::: Passage to read :::

The Five-Step Process for Writing Killer Memos

Killer memos are compelling, concise, credible, clear and compelling, but very few people have ever learned how to write them.

I developed my five-step process over years of helping thousands of people learn to write killer memos without all the stress and strain.

 

Video Transcript

Hi, I’m Trevor Thrall, one of the founders of E38 Academy and a professor at George Mason University. In my previous video I talked about the tremendous opportunity that’s waiting out there for people who master the art of writing killer memos. I also talked about the challenge most people face trying to take advantage of that opportunity, which is that they don’t really know exactly what makes a memo great and they don’t have a recipe for writing them.

Remember that a memo – whether it’s a policy memo, an intelligence report, a risk analysis, or what have you, is a document that uses information, analysis, and argument to help people to make decisions and take actions.

And writing a really good one, what I call a killer memo requires the five C’s:

It’s gotta be: Compelling, Concise, Credible, Clear and Convincing

And now you’re saying, okay, that sounds like a big task, how do I do that? And that’s a great question because the problem for most of us is that we were never taught how to write a killer memo like this.

And that’s why, after years of working with my students, I developed a five-step process for writing killer memos. I don’t have time in this short video to get into the nitty gritty of each step, but I think the high-level outline will give you a good sense of how it works:

The first step is all about figuring out what your memo’s mission is and you’ll figure this out by asking

 * Who will read this memo?

 * Why does my audience need this memo?

* What should my audience be able to do once they have read the memo that they cannot do today?

::: Extracted entries :::

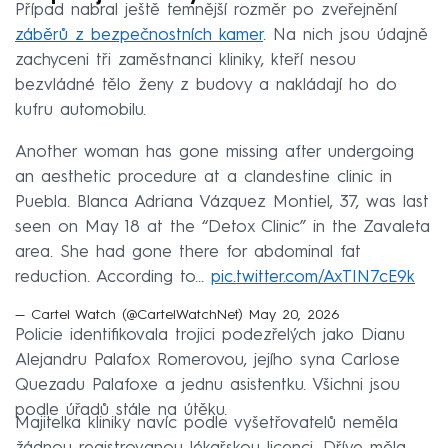
Případ nabral ještě temnější rozměr po zveřejnění
záběrů z bezpečnostních kamer
. Na nich jsou údajně
zachyceni tři zaměstnanci kliniky, kteří nesou
bezvládné tělo ženy z budovy a nakládají ho do
kufru automobilu.
Another woman has gone missing after undergoing
an aesthetic procedure at a clandestine clinic in
Puebla. Blanca Adriana Vázquez Montiel, 37, was last
seen on May 18 at the “Detox Clinic” in the Zavaleta
area. She had gone there for abdominal fat
reduction. According to…
pic.twitter.com/AxTIN7cE9k
— Cartel Watch (@CartelWatchNet)
May 20, 2026
Policie identifikovala trojici podezřelých jako Dianu
Alejandru Palafox Romerovou, jejího syna Carlose
Quezadu Palafoxe a jednu asistentku. Všichni jsou
podle úřadů stále na útěku.
Majitelka kliniky navíc podle vyšetřovatelů neměla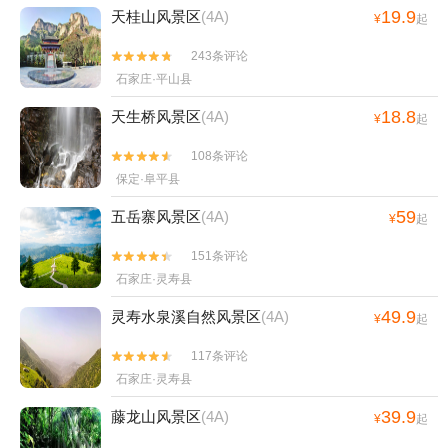
19.9
天桂山风景区
(4A)
¥
起
243条评论


石家庄·平山县
18.8
天生桥风景区
(4A)
¥
起
108条评论


保定·阜平县
59
五岳寨风景区
(4A)
¥
起
151条评论


石家庄·灵寿县
49.9
灵寿水泉溪自然风景区
(4A)
¥
起
117条评论


石家庄·灵寿县
39.9
藤龙山风景区
(4A)
¥
起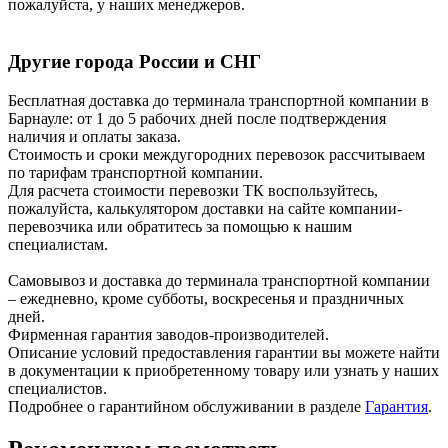
пожалуйста, у наших менеджеров.
Другие города России и СНГ
Бесплатная доставка до терминала транспортной компании в
Барнауле: от 1 до 5 рабочих дней после подтверждения
наличия и оплаты заказа.
Стоимость и сроки междугородних перевозок рассчитываем
по тарифам транспортной компании.
Для расчета стоимости перевозки ТК воспользуйтесь,
пожалуйста, калькулятором доставки на сайте компании-
перевозчика или обратитесь за помощью к нашим
специалистам.
Самовывоз и доставка до терминала транспортной компании
– ежедневно, кроме субботы, воскресенья и праздничных
дней.
Фирменная гарантия заводов-производителей.
Описание условий предоставления гарантии вы можете найти
в документации к приобретенному товару или узнать у наших
специалистов.
Подробнее о гарантийном обслуживании в разделе
Гарантия
.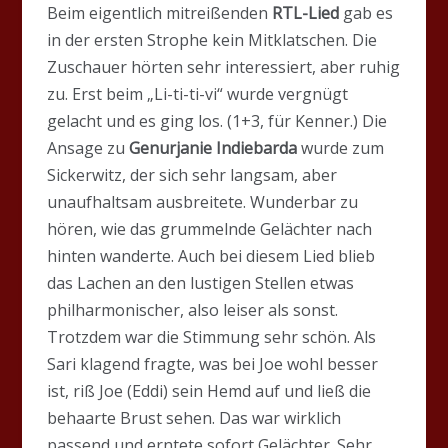
Beim eigentlich mitreißenden
RTL-Lied
gab es
in der ersten Strophe kein Mitklatschen. Die
Zuschauer hörten sehr interessiert, aber ruhig
zu. Erst beim „Li-ti-ti-vi“ wurde vergnügt
gelacht und es ging los. (1+3, für Kenner.) Die
Ansage zu
Genurjanie Indiebarda
wurde zum
Sickerwitz, der sich sehr langsam, aber
unaufhaltsam ausbreitete. Wunderbar zu
hören, wie das grummelnde Gelächter nach
hinten wanderte. Auch bei diesem Lied blieb
das Lachen an den lustigen Stellen etwas
philharmonischer, also leiser als sonst.
Trotzdem war die Stimmung sehr schön. Als
Sari klagend fragte, was bei Joe wohl besser
ist, riß Joe (Eddi) sein Hemd auf und ließ die
behaarte Brust sehen. Das war wirklich
passend und erntete sofort Gelächter. Sehr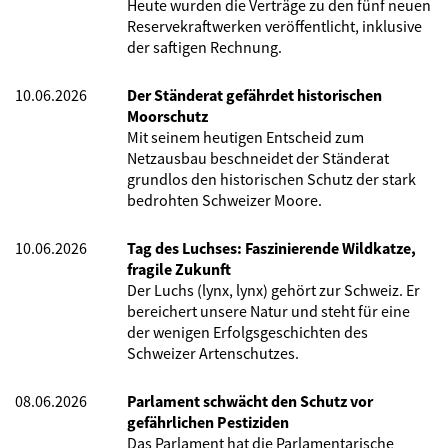
Heute wurden die Verträge zu den fünf neuen
Reservekraftwerken veröffentlicht, inklusive
der saftigen Rechnung.
10.06.2026
Der Ständerat gefährdet historischen
Moorschutz
Mit seinem heutigen Entscheid zum
Netzausbau beschneidet der Ständerat
grundlos den historischen Schutz der stark
bedrohten Schweizer Moore.
10.06.2026
Tag des Luchses: Faszinierende Wildkatze,
fragile Zukunft
Der Luchs (lynx, lynx) gehört zur Schweiz. Er
bereichert unsere Natur und steht für eine
der wenigen Erfolgsgeschichten des
Schweizer Artenschutzes.
08.06.2026
Parlament schwächt den Schutz vor
gefährlichen Pestiziden
Das Parlament hat die Parlamentarische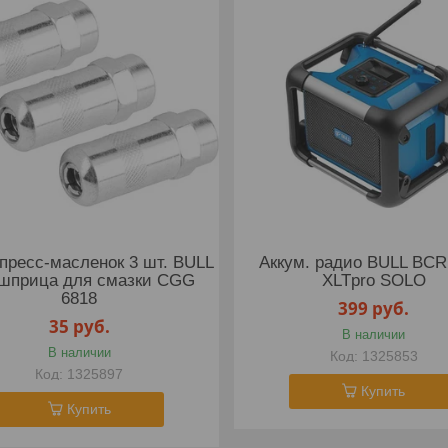
пресс-масленок 3 шт. BULL
Аккум. радио BULL BCR
 шприца для смазки CGG
XLTpro SOLO
6818
399
руб.
35
руб.
В наличии
В наличии
1325853
1325897
Купить
Купить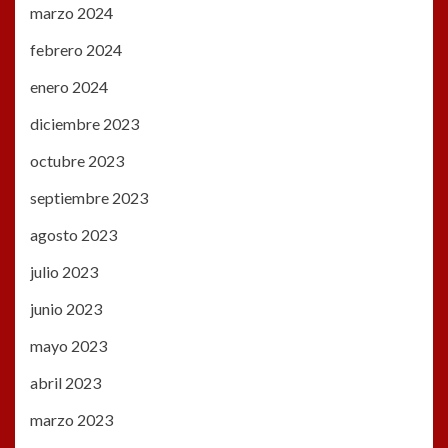
marzo 2024
febrero 2024
enero 2024
diciembre 2023
octubre 2023
septiembre 2023
agosto 2023
julio 2023
junio 2023
mayo 2023
abril 2023
marzo 2023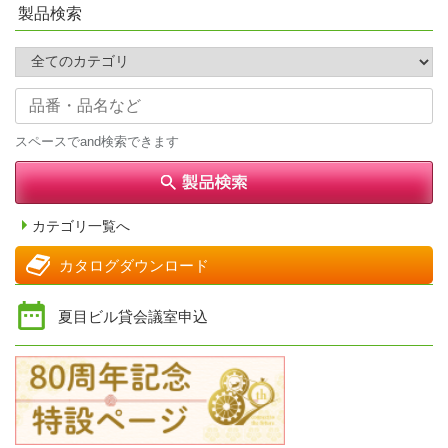
製品検索
スペースでand検索できます
カテゴリ一覧へ
カタログダウンロード
夏目ビル貸会議室申込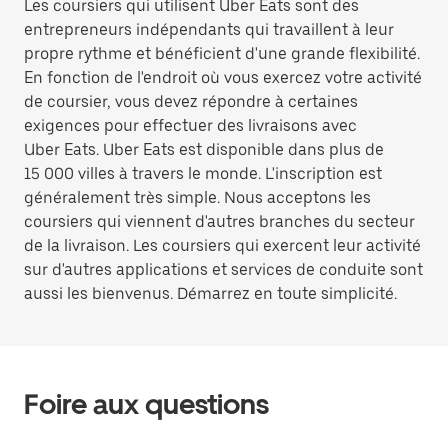
Les coursiers qui utilisent Uber Eats sont des
entrepreneurs indépendants qui travaillent à leur
propre rythme et bénéficient d'une grande flexibilité.
En fonction de l'endroit où vous exercez votre activité
de coursier, vous devez répondre à certaines
exigences pour effectuer des livraisons avec
Uber Eats. Uber Eats est disponible dans plus de
15 000 villes à travers le monde. L'inscription est
généralement très simple. Nous acceptons les
coursiers qui viennent d'autres branches du secteur
de la livraison. Les coursiers qui exercent leur activité
sur d'autres applications et services de conduite sont
aussi les bienvenus. Démarrez en toute simplicité.
Foire aux questions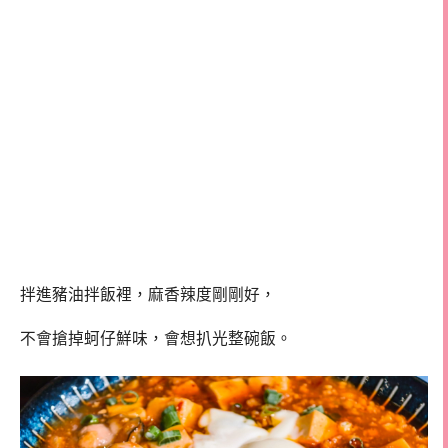
拌進豬油拌飯裡，麻香辣度剛剛好，
不會搶掉蚵仔鮮味，會想扒光整碗飯。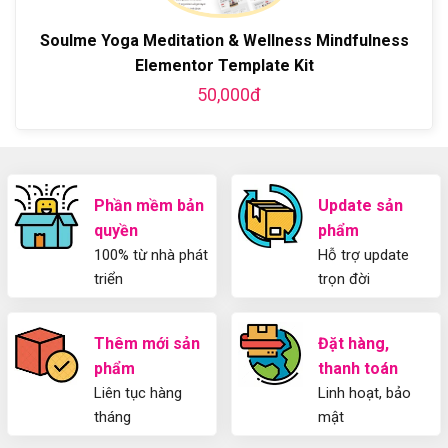
WordPress
từ
Sử
và
A-
Dụng
Soulme Yoga Meditation & Wellness Mindfulness
thiết
Z
Yoast
kế
Elementor Template Kit
WordPress
blog
SEO
50,000đ
từ
2025
A-
Cho
Z
Người
Mới
Phần mềm bản
Update sản
quyền
phẩm
100% từ nhà phát
Hỗ trợ update
triển
trọn đời
Thêm mới sản
Đặt hàng,
phẩm
thanh toán
Liên tục hàng
Linh hoạt, bảo
tháng
mật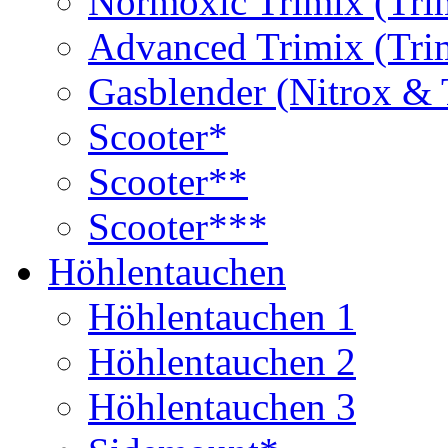
Normoxic Trimix (Tri
Advanced Trimix (Tri
Gasblender (Nitrox & 
Scooter*
Scooter**
Scooter***
Höhlentauchen
Höhlentauchen 1
Höhlentauchen 2
Höhlentauchen 3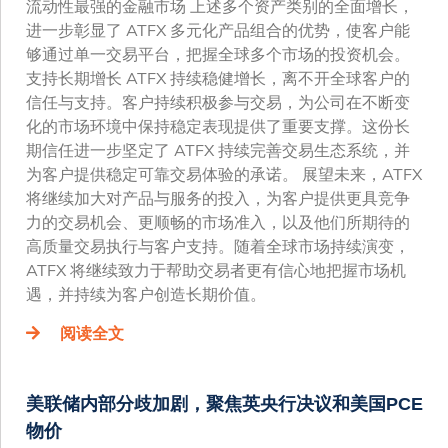
流动性最强的金融市场 上述多个资产类别的全面增长，
进一步彰显了 ATFX 多元化产品组合的优势，使客户能
够通过单一交易平台，把握全球多个市场的投资机会。
支持长期增长 ATFX 持续稳健增长，离不开全球客户的
信任与支持。客户持续积极参与交易，为公司在不断变
化的市场环境中保持稳定表现提供了重要支撑。这份长
期信任进一步坚定了 ATFX 持续完善交易生态系统，并
为客户提供稳定可靠交易体验的承诺。 展望未来，ATFX
将继续加大对产品与服务的投入，为客户提供更具竞争
力的交易机会、更顺畅的市场准入，以及他们所期待的
高质量交易执行与客户支持。随着全球市场持续演变，
ATFX 将继续致力于帮助交易者更有信心地把握市场机
遇，并持续为客户创造长期价值。
阅读全文
美联储内部分歧加剧，聚焦英央行决议和美国PCE
物价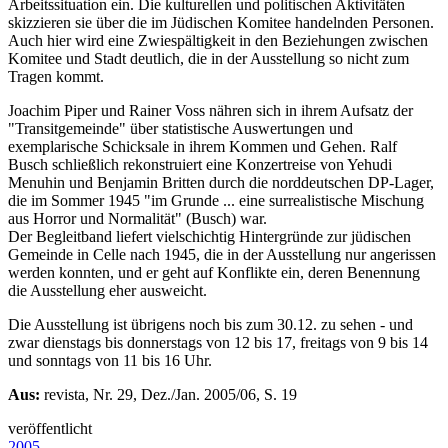
Arbeitssituation ein. Die kulturellen und politischen Aktivitäten
skizzieren sie über die im Jüdischen Komitee handelnden Personen.
Auch hier wird eine Zwiespältigkeit in den Beziehungen zwischen
Komitee und Stadt deutlich, die in der Ausstellung so nicht zum
Tragen kommt.
Joachim Piper und Rainer Voss nähren sich in ihrem Aufsatz der
"Transitgemeinde" über statistische Auswertungen und
exemplarische Schicksale in ihrem Kommen und Gehen. Ralf
Busch schließlich rekonstruiert eine Konzertreise von Yehudi
Menuhin und Benjamin Britten durch die norddeutschen DP-Lager,
die im Sommer 1945 "im Grunde ... eine surrealistische Mischung
aus Horror und Normalität" (Busch) war.
Der Begleitband liefert vielschichtig Hintergründe zur jüdischen
Gemeinde in Celle nach 1945, die in der Ausstellung nur angerissen
werden konnten, und er geht auf Konflikte ein, deren Benennung
die Ausstellung eher ausweicht.
Die Ausstellung ist übrigens noch bis zum 30.12. zu sehen - und
zwar dienstags bis donnerstags von 12 bis 17, freitags von 9 bis 14
und sonntags von 11 bis 16 Uhr.
Aus:
revista, Nr. 29, Dez./Jan. 2005/06, S. 19
veröffentlicht
2005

:::

• **Work request 1**
In the piece on writing killer memos, transcribe the passage starting with "And writing a" and going on through "memo like this.".
• **Work request 2**
Translate this sentence from the piece on writing killer memos into Spanish: "I developed my five-step process over years of helping thousands of people learn to write killer memos without all the stress and strain."
• **Work request 3**
Take the piece on writing killer memos further, picking up right after its last line.

• **Result 1**
And writing a really good one, what I call a killer memo requires the five C’s:

It’s gotta be: Compelling, Concise, Credible, Clear and Convincing

And now you’re saying, okay, that sounds like a big task, how do I do that? And that’s a great question because the problem for most of us is that we were never taught how to write a killer memo like this.

• **Result 2**
Desarrollé mi proceso de cinco pasos a lo largo de años ayudando a miles de personas a aprender a escribir memorandos impactantes sin tanto estrés ni tensión.

• **Result 3**
The second step is to create and apply a powerful analytical framework to the question at hand.

To help your organization figure out what software to buy, what product to build, or what strategy to embrace, your memo has to provide information about the options, analysis about the strengths and weaknesses of each option, and, if you are asked to give one, an argument about which option is the best.

This is the hardest step in the process because it takes the most brainpower and creativity, but it’s also the place where you can make the biggest impact on the way people think.

Step three is to organize your information and analysis for maximum impact.

All the great analysis in the world can’t save a poorly organized memo. You’ve got to highlight critical information, make the analysis clear to the reader, and make it easy for the reader to follow your arguments. If you don’t your memo will fail to convince your audience about your findings.

The fourth step to writing a killer memo is simple: it’s great writing. Poor writing will weaken even the strongest arguments. To produce a killer memo your writing needs to be clear, concise, and convincing.

The final step is to take the time to do a careful review of your memo, get feedback from colleagues, mentors, and other experts, and to make the necessary final revisions to polish your memo into a killer memo. This step is by far the least appreciated, but for those of you who have not yet developed a serious review and revision habit, you will be shocked at how much this step helps improve your work. Remember, this memo has your name on it – it’s your calling card – you want that to be as polished and professional as possible.

So those are the five steps. It’s not super complicated, there’s no rocket science here, and no short cuts – you need to put in the work at each step of the process. But each one is based on time-tested principles that I’ve discovered over the years and I can say that when people follow them carefully they write dramatically better memos.

I hope you find this video a helpful guide for thinking about your own writing. Have you seen some great memos? Have you seen terrible ones? Are you writing killer memos? If not, what could be doing better? Please leave me a comment below with your thoughts.

Thanks, see you soon.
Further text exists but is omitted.